Selim Mouzannar’s Jewelry Is Still Inspired by Beirut


That kind of international appeal has helped it weather the aftereffects of the political unrest in late 2019, the Beirut port explosion in August 2020 and a currency devaluation of more than 90 percent.

“We are surviving,” Mr. Mouzannar said. “I’m not complaining on this side. Only the main thing that we’re complaining about is the ghost of insecurity, of violence.”

The longstanding foreign appeal of brands like Mr.
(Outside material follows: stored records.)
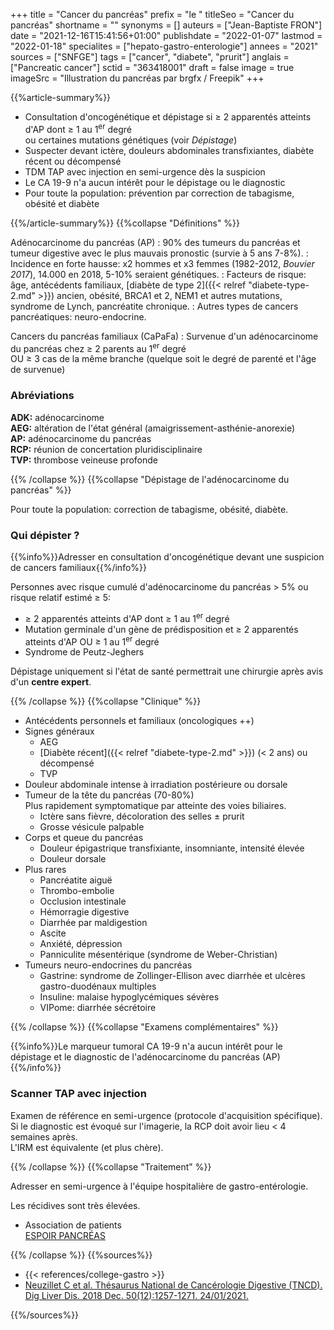 +++
title = "Cancer du pancréas"
prefix = "le "
titleSeo = "Cancer du pancréas"
shortname = ""
synonyms = []
auteurs = ["Jean-Baptiste FRON"]
date = "2021-12-16T15:41:56+01:00"
publishdate = "2022-01-07"
lastmod = "2022-01-18"
specialites = ["hepato-gastro-enterologie"]
annees = "2021"
sources = ["SNFGE"]
tags = ["cancer", "diabete", "prurit"]
anglais = ["Pancreatic cancer"]
sctid = "363418001"
draft = false
image = true
imageSrc = "Illustration du pancréas par brgfx / Freepik"
+++

{{%article-summary%}}

- Consultation d'oncogénétique et dépistage si ≥ 2 apparentés atteints d'AP dont ≥ 1 au 1<sup>er</sup> degré  
ou certaines mutations génétiques (voir *Dépistage*)
- Suspecter devant ictère, douleurs abdominales transfixiantes, diabète récent ou décompensé
- TDM TAP avec injection en semi-urgence dès la suspicion
- Le CA 19-9 n'a aucun intérêt pour le dépistage ou le diagnostic
- Pour toute la population: prévention par correction de tabagisme, obésité et diabète

{{%/article-summary%}}
{{%collapse "Définitions" %}}

Adénocarcinome du pancréas (AP)
: 90% des tumeurs du pancréas et tumeur digestive avec le plus mauvais pronostic (survie à 5 ans 7-8%).
: Incidence en forte hausse: x2 hommes et x3 femmes (1982-2012, *Bouvier 2017*), 14.000 en 2018, 5-10% seraient génétiques.
: Facteurs de risque: âge, antécédents familiaux, [diabète de type 2]({{< relref "diabete-type-2.md" >}}) ancien, obésité, BRCA1 et 2, NEM1 et autres mutations, syndrome de Lynch, pancréatite chronique.
: Autres types de cancers pancréatiques: neuro-endocrine.

Cancers du pancréas familiaux (CaPaFa)
: Survenue d'un adénocarcinome du pancréas chez ≥ 2 parents au 1<sup>er</sup> degré  
OU ≥ 3 cas de la même branche (quelque soit le degré de parenté et l'âge de survenue)

### Abréviations

**ADK:** adénocarcinome  
**AEG:** altération de l'état général (amaigrissement-asthénie-anorexie)  
**AP:** adénocarcinome du pancréas  
**RCP:** réunion de concertation pluridisciplinaire  
**TVP:** thrombose veineuse profonde

{{% /collapse %}}
{{%collapse "Dépistage de l'adénocarcinome du pancréas" %}}

Pour toute la population: correction de tabagisme, obésité, diabète.

### Qui dépister ?

{{%info%}}Adresser en consultation d'oncogénétique devant une suspicion de cancers familiaux{{%/info%}}

Personnes avec risque cumulé d'adénocarcinome du pancréas > 5% ou risque relatif estimé ≥ 5:

- ≥ 2 apparentés atteints d'AP dont ≥ 1 au 1<sup>er</sup> degré
- Mutation germinale d'un gène de prédisposition et ≥ 2 apparentés atteints d'AP OU ≥ 1 au 1<sup>er</sup> degré
- Syndrome de Peutz-Jeghers

Dépistage uniquement si l'état de santé permettrait une chirurgie après avis d'un **centre expert**.

{{% /collapse %}}
{{%collapse "Clinique" %}}

- Antécédents personnels et familiaux (oncologiques ++)
- Signes généraux
  - AEG
  - [Diabète récent]({{< relref "diabete-type-2.md" >}}) (< 2 ans) ou décompensé
  - TVP
- Douleur abdominale intense à irradiation postérieure ou dorsale
- Tumeur de la tête du pancréas (70-80%)  
Plus rapidement symptomatique par atteinte des voies biliaires.
  - Ictère sans fièvre, décoloration des selles ± prurit
  - Grosse vésicule palpable
- Corps et queue du pancréas
  - Douleur épigastrique transfixiante, insomniante, intensité élevée
  - Douleur dorsale
- Plus rares
  - Pancréatite aiguë
  - Thrombo-embolie
  - Occlusion intestinale
  - Hémorragie digestive
  - Diarrhée par maldigestion
  - Ascite
  - Anxiété, dépression
  - Panniculite mésentérique (syndrome de Weber-Christian)
- Tumeurs neuro-endocrines du pancréas
  - Gastrine: syndrome de Zollinger-Ellison avec diarrhée et ulcères gastro-duodénaux multiples
  - Insuline: malaise hypoglycémiques sévères
  - VIPome: diarrhée sécrétoire

{{% /collapse %}}
{{%collapse "Examens complémentaires" %}}

{{%info%}}Le marqueur tumoral CA 19-9 n'a aucun intérêt pour le dépistage et le diagnostic de l'adénocarcinome du pancréas (AP){{%/info%}}

### Scanner TAP avec injection

Examen de référence en semi-urgence (protocole d'acquisition spécifique).  
Si le diagnostic est évoqué sur l'imagerie, la RCP doit avoir lieu < 4 semaines après.  
L'IRM est équivalente (et plus chère).

{{% /collapse %}}
{{%collapse "Traitement" %}}

Adresser en semi-urgence à l'équipe hospitalière de gastro-entérologie.

Les récidives sont très élevées.

- Association de patients  
[ESPOIR PANCRÉAS](https://www.espoir-pancreas.fr/)

{{% /collapse %}}
{{%sources%}}

- {{< references/college-gastro >}}
- [Neuzillet C et al. Thésaurus National de Cancérologie Digestive (TNCD). Dig Liver Dis. 2018 Dec. 50(12):1257-1271. 24/01/2021.](https://www.snfge.org/download/file/fid/4204)

{{%/sources%}}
Mouzannar’s has become a lifeline in recent years. (Another is the designer Elie Saab, whose work has become an international red carpet mainstay.) “They can do well because the revenues of these companies are basically export revenues, and it allows them to sustain the business,” said Christina Chehade, managing director of Endeavor Lebanon, which helps entrepreneurs expand their businesses. “But if you’re only relying on Lebanon as a market today, with the crisis we’re presently in, then it’s very difficult to survive.”

Mr. Mouzannar said that, although the brand’s domestic sales fell around 35 percent over the past 12 months, overseas sales increased around 20 percent during the same period. Like many high-ticket goods and services that are sold in Lebanon, Mr. Mouzannar prices his items in U.S. dollars instead of Lebanese pounds, even in Beirut. That helps in the purchasing of raw materials like gems and gold as well as other operating costs and profits.

Mr. Mouzannar, 58, introduced his first collection in 1993, but began working with jewelry around age 10, during school vacations, at his father’s jewelry store in Beirut’s jewelry souk. He worked with an uncle, too, who bought and sold vintage pieces. Through those experiences, he said, he began to “understand what is behind the jewel” and, when looking at a piece of jewelry, to get to know “the difference between a nice one or a badly made one.”

Continuing his family’s tradition of working with jewelry — Mr. Mouzannar’s paternal grandfather and great-grandfather were jewelers, too — is quite common in Beirut: brands like Boghossian Jewels have a similar history. Mr. Mouzannar began pursuing his career in earnest when he was 17 by enrolling at the Institut National de Gemmologie Paris, where he earned a degree in gemology in 1984. “Paris polished me like I can polish a precious stone,” he said.